## INPUT DATA
·····
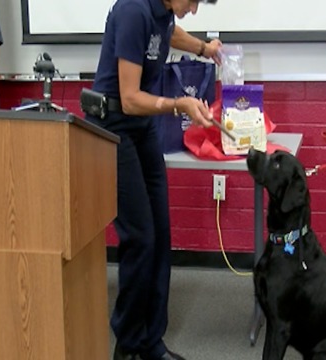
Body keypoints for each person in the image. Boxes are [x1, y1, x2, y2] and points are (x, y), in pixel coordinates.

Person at [83, 1, 222, 359]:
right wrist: (179, 104)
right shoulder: (133, 10)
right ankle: (127, 346)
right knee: (140, 237)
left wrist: (204, 49)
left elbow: (166, 33)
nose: (192, 10)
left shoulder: (162, 11)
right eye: (192, 1)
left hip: (141, 128)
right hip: (113, 125)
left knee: (160, 233)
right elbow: (129, 100)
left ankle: (150, 342)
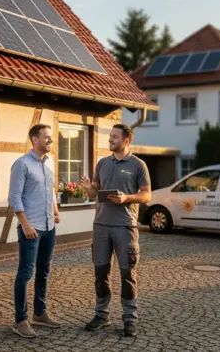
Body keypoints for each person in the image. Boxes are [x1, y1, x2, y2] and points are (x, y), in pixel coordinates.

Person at [80, 123, 151, 337]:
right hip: (101, 225)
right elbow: (94, 192)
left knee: (128, 273)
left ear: (127, 141)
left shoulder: (138, 165)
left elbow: (147, 196)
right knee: (100, 273)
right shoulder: (102, 163)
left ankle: (130, 318)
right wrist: (88, 189)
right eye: (110, 136)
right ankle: (102, 315)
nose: (110, 139)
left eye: (115, 137)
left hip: (125, 227)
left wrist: (127, 198)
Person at [8, 123, 61, 338]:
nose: (50, 141)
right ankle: (20, 320)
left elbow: (51, 190)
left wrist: (55, 211)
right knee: (26, 273)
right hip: (32, 228)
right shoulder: (21, 164)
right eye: (46, 137)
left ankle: (40, 313)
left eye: (51, 137)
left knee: (44, 271)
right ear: (35, 140)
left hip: (49, 226)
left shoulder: (50, 164)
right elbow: (14, 197)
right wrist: (25, 224)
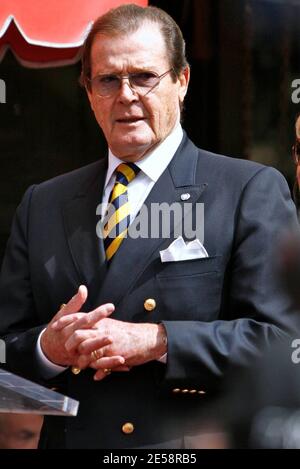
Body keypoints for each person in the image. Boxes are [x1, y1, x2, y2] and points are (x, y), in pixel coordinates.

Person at [0, 4, 299, 449]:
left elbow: (284, 345)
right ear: (88, 91)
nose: (126, 95)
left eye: (144, 77)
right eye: (108, 79)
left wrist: (158, 339)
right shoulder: (43, 203)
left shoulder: (246, 190)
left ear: (182, 82)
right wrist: (47, 348)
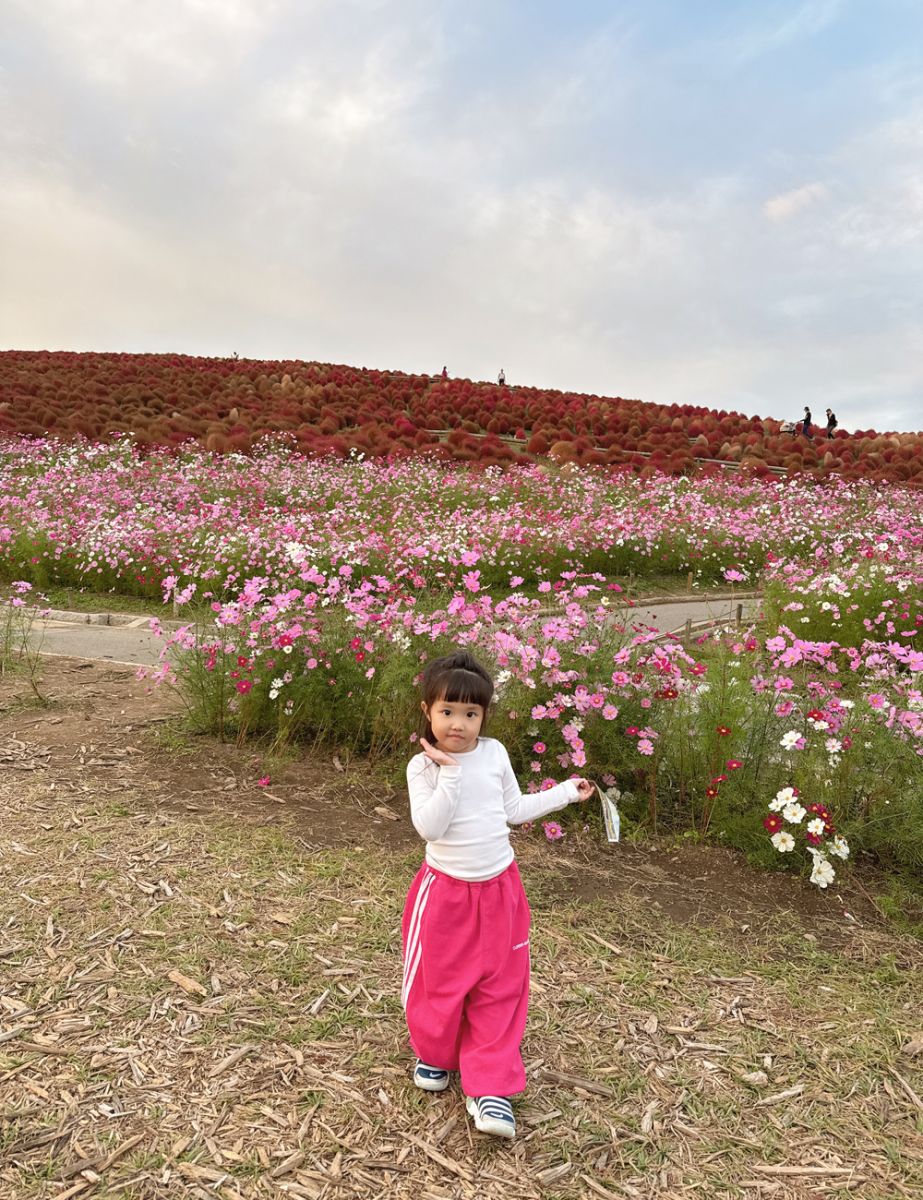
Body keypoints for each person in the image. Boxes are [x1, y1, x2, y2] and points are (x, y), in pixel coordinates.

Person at [403, 650, 593, 1140]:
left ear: (483, 716)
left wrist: (567, 792)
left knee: (501, 986)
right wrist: (448, 770)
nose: (459, 724)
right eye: (447, 711)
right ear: (428, 710)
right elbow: (429, 826)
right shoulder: (421, 769)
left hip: (501, 889)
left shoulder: (495, 753)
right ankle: (437, 1054)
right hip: (445, 893)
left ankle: (490, 1088)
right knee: (439, 981)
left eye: (471, 714)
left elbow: (514, 809)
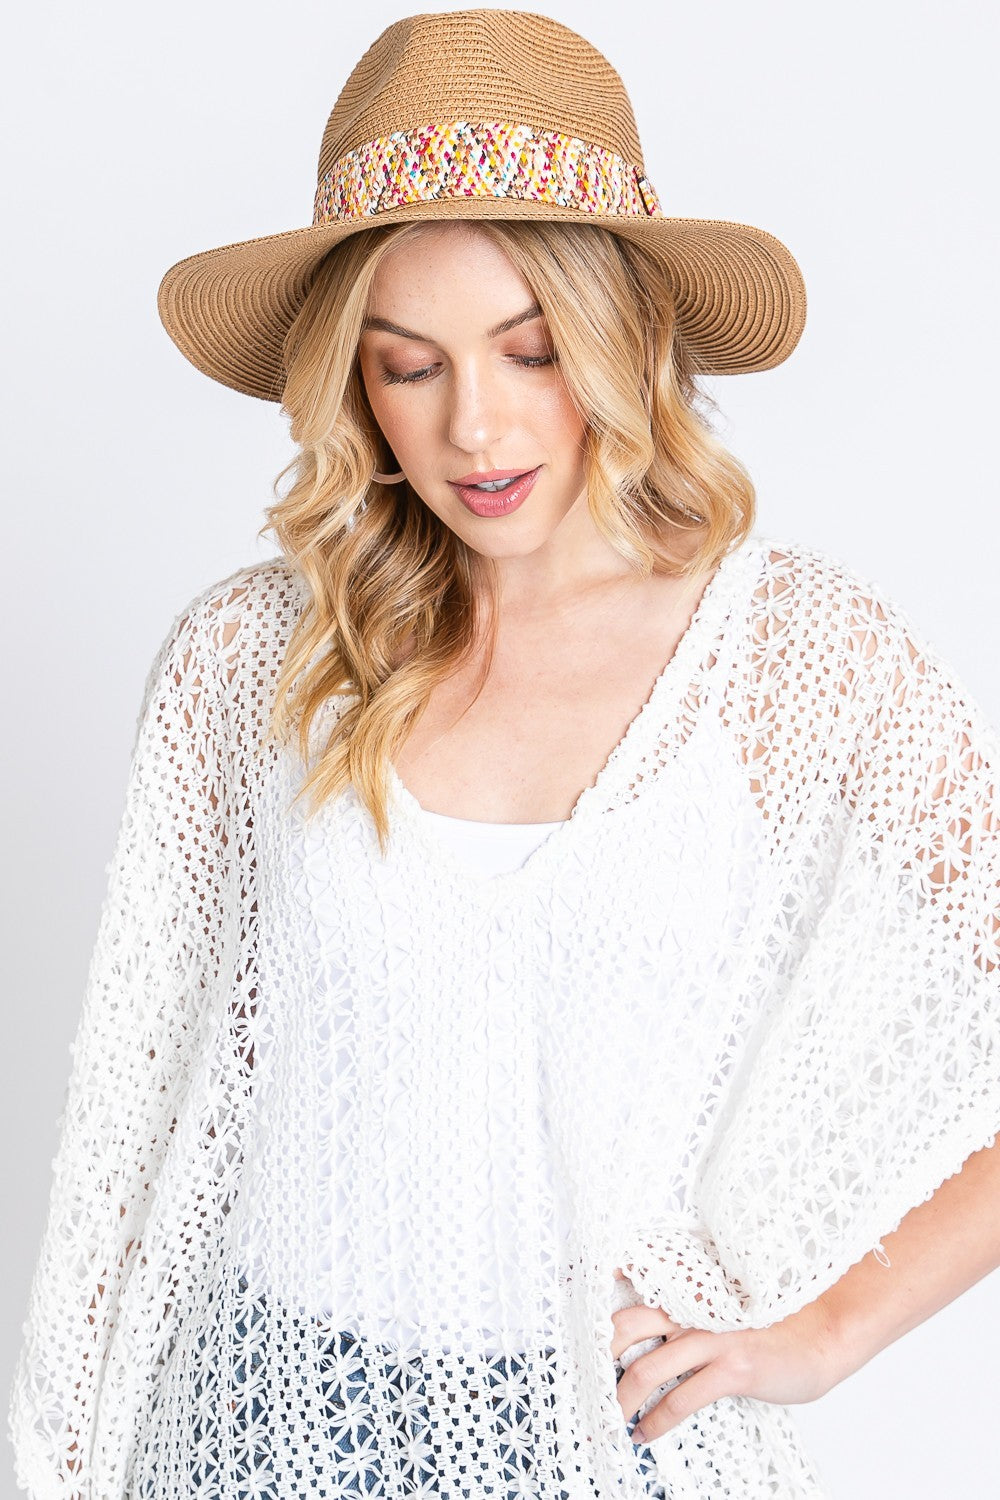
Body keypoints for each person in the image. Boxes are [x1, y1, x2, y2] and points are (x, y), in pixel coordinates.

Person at [8, 10, 1000, 1500]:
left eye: (531, 349)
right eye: (409, 368)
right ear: (355, 385)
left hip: (617, 1434)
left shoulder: (797, 663)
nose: (476, 425)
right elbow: (139, 1126)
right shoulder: (252, 661)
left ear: (627, 337)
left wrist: (824, 1333)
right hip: (255, 1422)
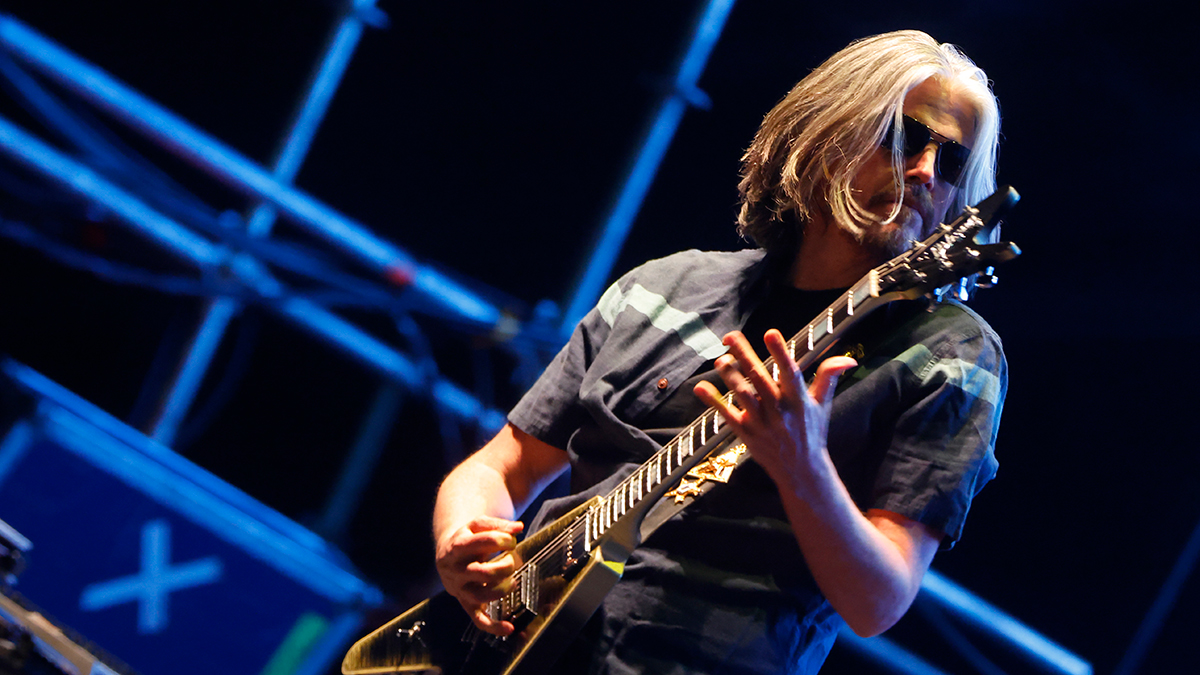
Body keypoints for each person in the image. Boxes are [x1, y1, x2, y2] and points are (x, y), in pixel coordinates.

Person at [432, 29, 1006, 674]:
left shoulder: (951, 355)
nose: (925, 171)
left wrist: (801, 467)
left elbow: (879, 603)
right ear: (824, 135)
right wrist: (466, 540)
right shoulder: (664, 286)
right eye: (904, 139)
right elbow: (500, 468)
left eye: (951, 162)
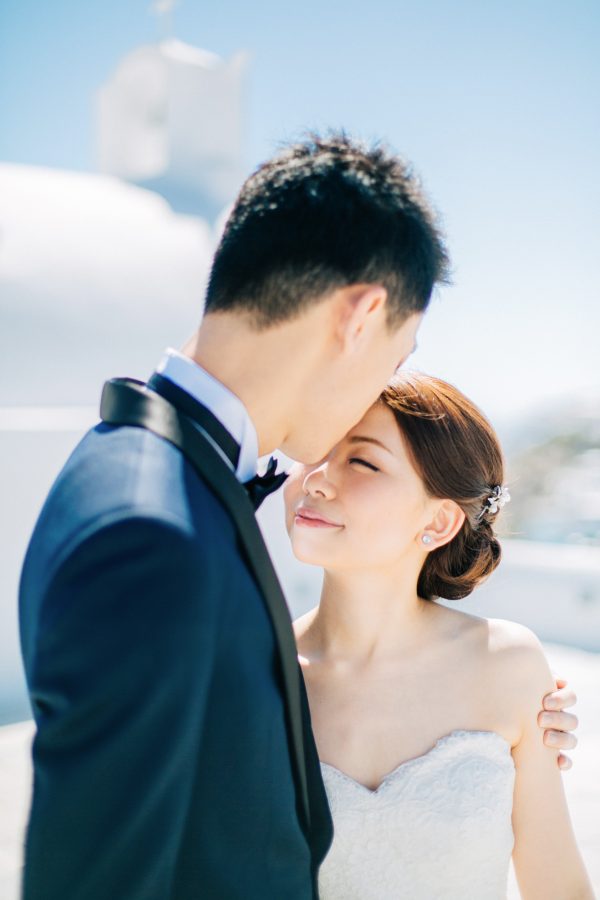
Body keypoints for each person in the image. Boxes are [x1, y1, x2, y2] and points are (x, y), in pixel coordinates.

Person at [19, 134, 578, 900]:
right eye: (394, 355)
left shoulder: (160, 480)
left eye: (366, 461)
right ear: (360, 316)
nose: (316, 478)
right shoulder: (148, 534)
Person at [285, 372, 592, 900]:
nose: (316, 477)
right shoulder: (256, 674)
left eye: (360, 461)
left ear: (441, 521)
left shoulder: (508, 665)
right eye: (317, 450)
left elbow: (558, 886)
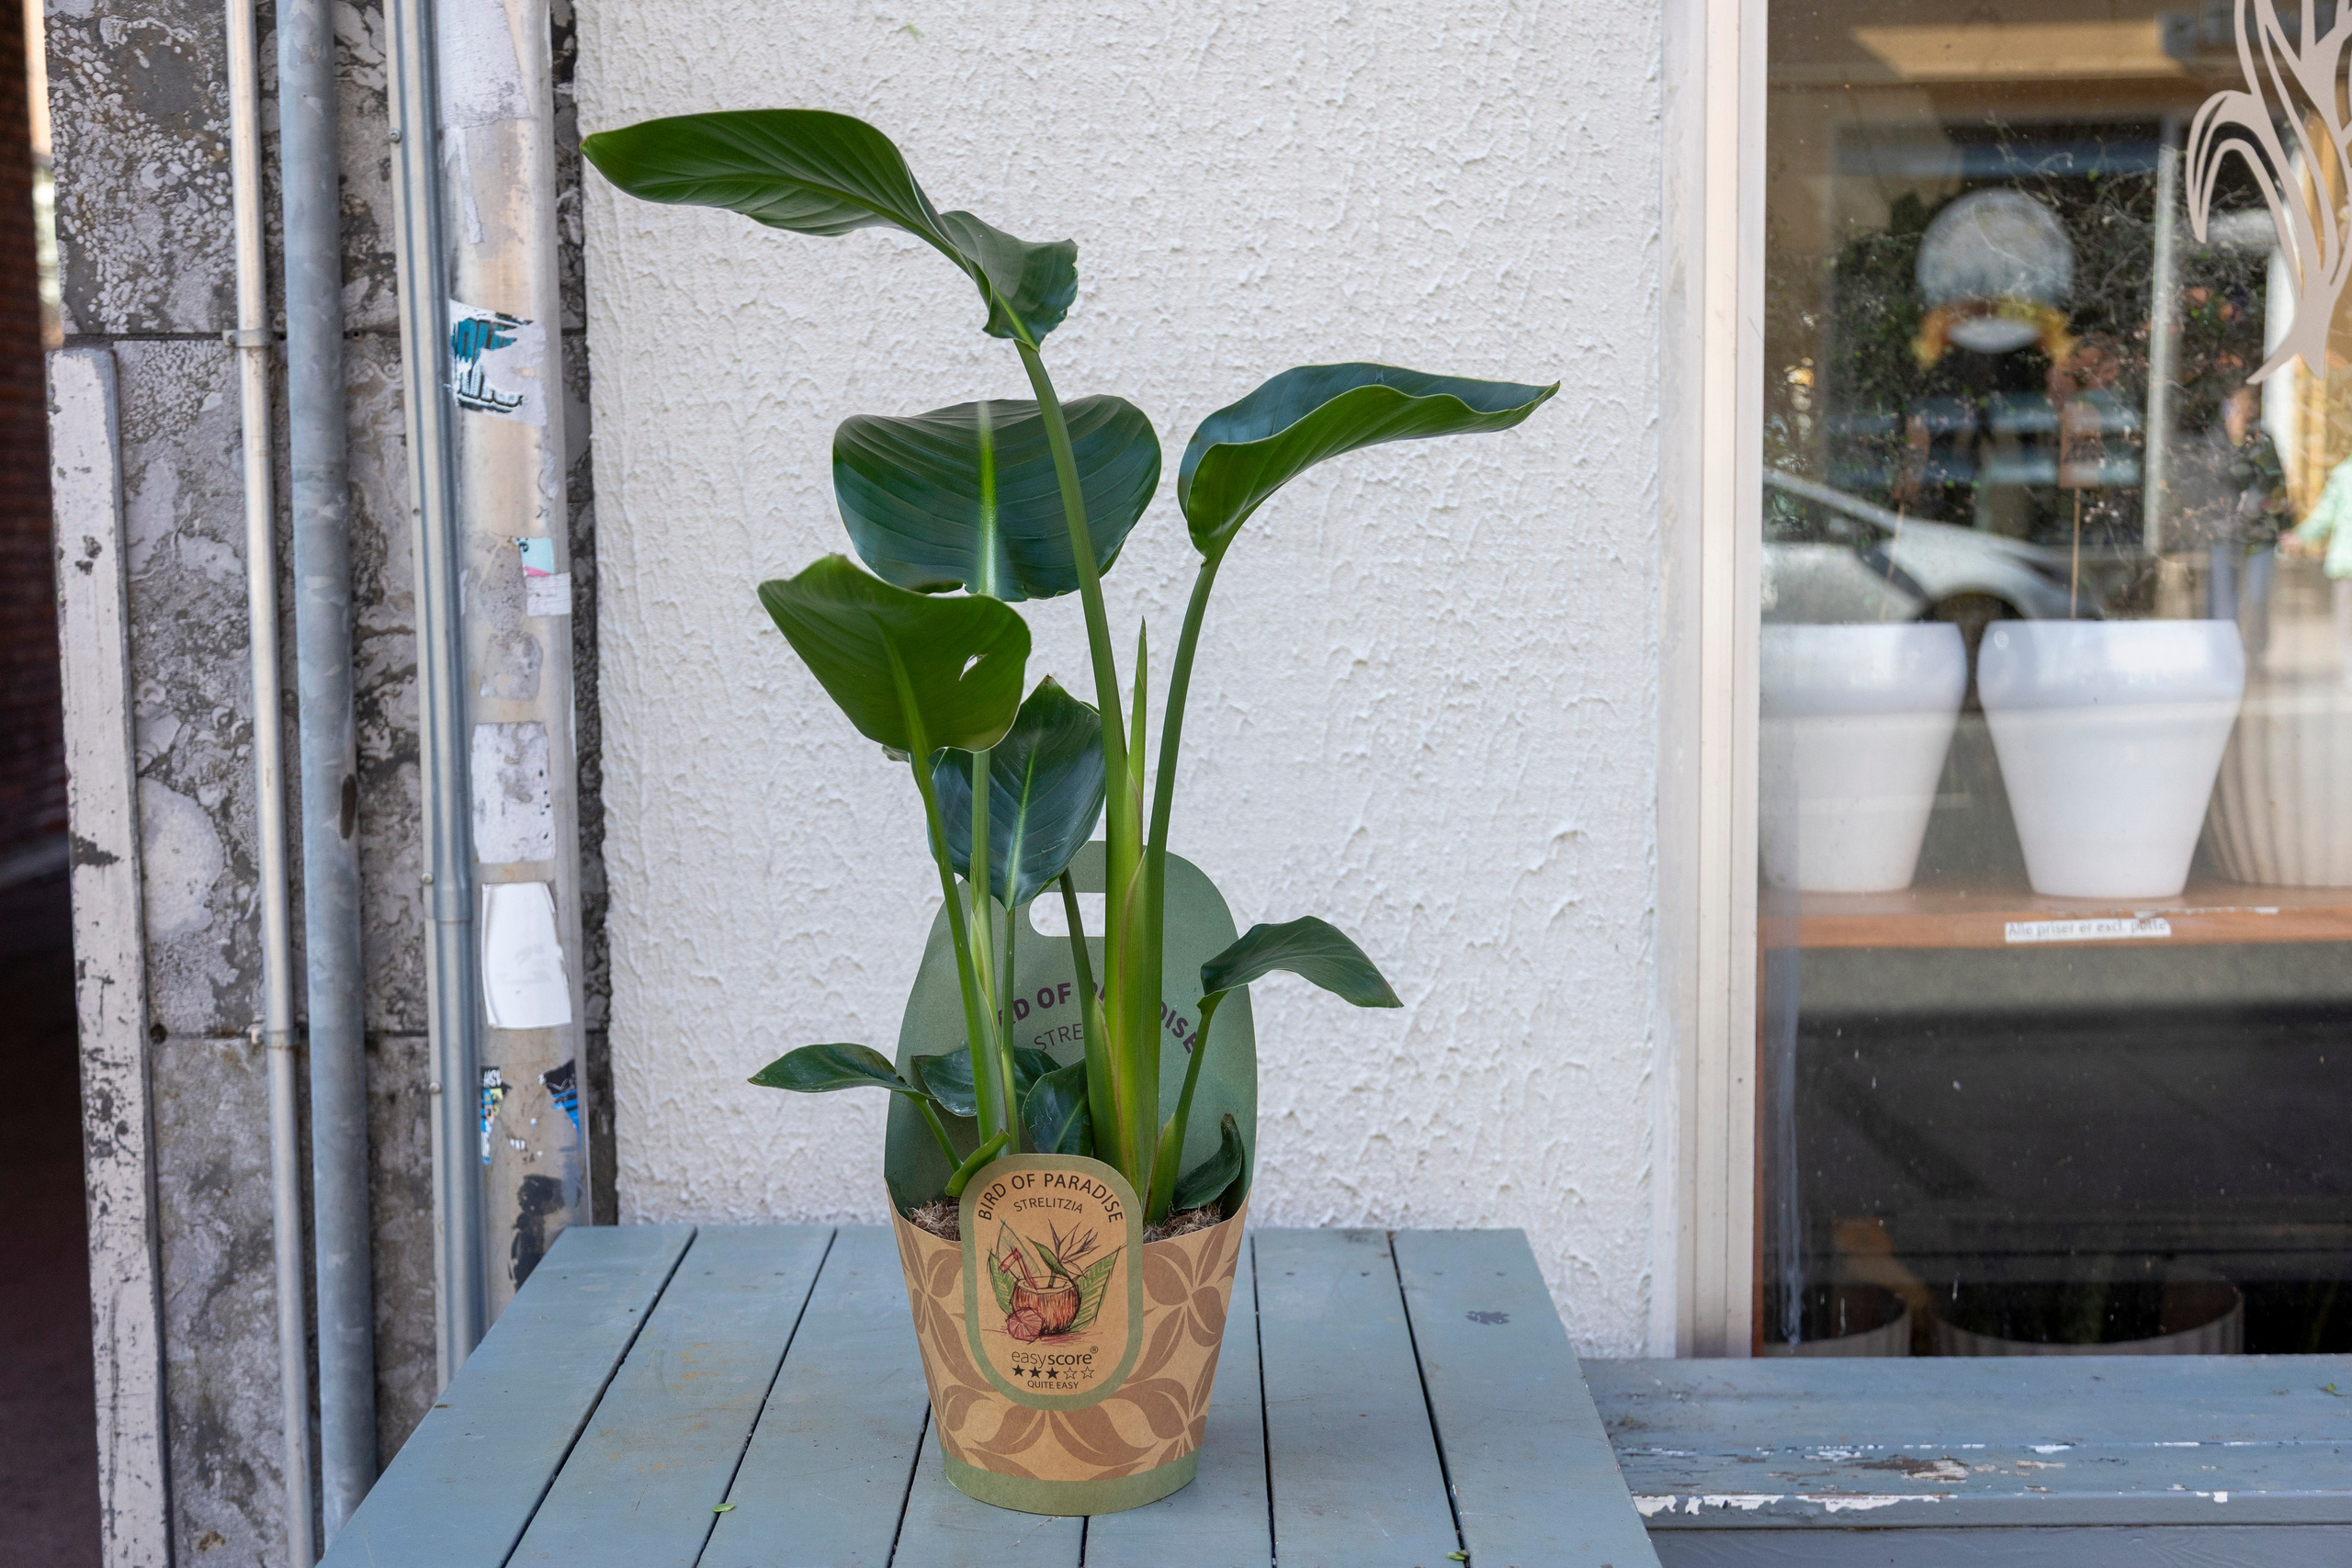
·····
## ACTION ITEM
All lines in the records above that contain "ankle" are to be reported.

## EXERCISE SOLUTION
right ankle: (127, 346)
left ankle: (150, 342)
left ankle: (130, 318)
right ankle: (102, 315)
right ankle: (20, 320)
left ankle: (40, 313)
right ankle: (437, 1054)
left ankle: (490, 1088)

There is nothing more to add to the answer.